Source records:
=== Section Start ===
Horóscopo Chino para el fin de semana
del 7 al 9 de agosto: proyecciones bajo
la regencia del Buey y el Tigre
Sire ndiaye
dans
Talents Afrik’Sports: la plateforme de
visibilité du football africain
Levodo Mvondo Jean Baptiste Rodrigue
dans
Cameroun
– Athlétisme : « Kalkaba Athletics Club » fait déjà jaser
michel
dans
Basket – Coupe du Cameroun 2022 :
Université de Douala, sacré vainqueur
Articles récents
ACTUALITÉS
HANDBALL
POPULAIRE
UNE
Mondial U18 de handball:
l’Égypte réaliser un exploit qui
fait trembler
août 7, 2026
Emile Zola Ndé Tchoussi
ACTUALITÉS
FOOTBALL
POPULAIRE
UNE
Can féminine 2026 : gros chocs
=== Section End ===
=== Section Start ===
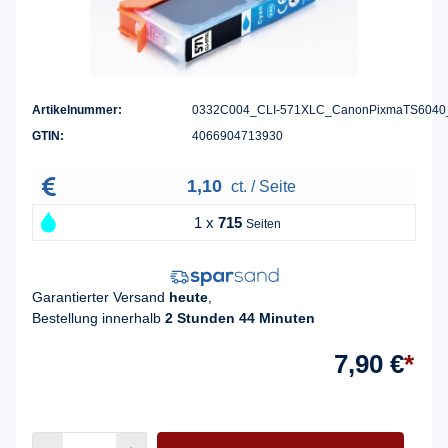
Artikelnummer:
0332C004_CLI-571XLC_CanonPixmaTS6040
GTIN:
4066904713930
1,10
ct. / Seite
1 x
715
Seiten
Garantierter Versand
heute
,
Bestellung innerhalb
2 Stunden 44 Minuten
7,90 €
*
=== Section End ===
=== Section Start ===
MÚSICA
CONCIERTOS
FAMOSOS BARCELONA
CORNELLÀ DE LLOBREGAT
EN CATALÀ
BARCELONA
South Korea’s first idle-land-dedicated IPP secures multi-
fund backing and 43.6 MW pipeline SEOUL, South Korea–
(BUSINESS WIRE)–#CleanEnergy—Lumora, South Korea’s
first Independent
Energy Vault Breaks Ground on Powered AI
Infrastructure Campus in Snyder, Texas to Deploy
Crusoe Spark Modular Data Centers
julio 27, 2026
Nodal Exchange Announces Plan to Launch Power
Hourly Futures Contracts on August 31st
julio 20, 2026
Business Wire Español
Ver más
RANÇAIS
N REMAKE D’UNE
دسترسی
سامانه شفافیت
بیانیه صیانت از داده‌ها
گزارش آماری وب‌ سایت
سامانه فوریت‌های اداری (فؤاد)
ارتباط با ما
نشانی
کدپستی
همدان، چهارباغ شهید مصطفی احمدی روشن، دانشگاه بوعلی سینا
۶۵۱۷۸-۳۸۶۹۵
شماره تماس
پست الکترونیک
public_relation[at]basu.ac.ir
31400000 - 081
=== Section End ===
## What is being asked
Copy everything in the records from the line containing "Horóscopo Chino para el fin de semana" down to the line containing "Can féminine 2026 : gros chocs", switching "POPULAIRE" to "TENDANCES" and changing nothing else.

## Completed exercise
Horóscopo Chino para el fin de semana
del 7 al 9 de agosto: proyecciones bajo
la regencia del Buey y el Tigre
Sire ndiaye
dans
Talents Afrik’Sports: la plateforme de
visibilité du football africain
Levodo Mvondo Jean Baptiste Rodrigue
dans
Cameroun
– Athlétisme : « Kalkaba Athletics Club » fait déjà jaser
michel
dans
Basket – Coupe du Cameroun 2022 :
Université de Douala, sacré vainqueur
Articles récents
ACTUALITÉS
HANDBALL
TENDANCES
UNE
Mondial U18 de handball:
l’Égypte réaliser un exploit qui
fait trembler
août 7, 2026
Emile Zola Ndé Tchoussi
ACTUALITÉS
FOOTBALL
TENDANCES
UNE
Can féminine 2026 : gros chocs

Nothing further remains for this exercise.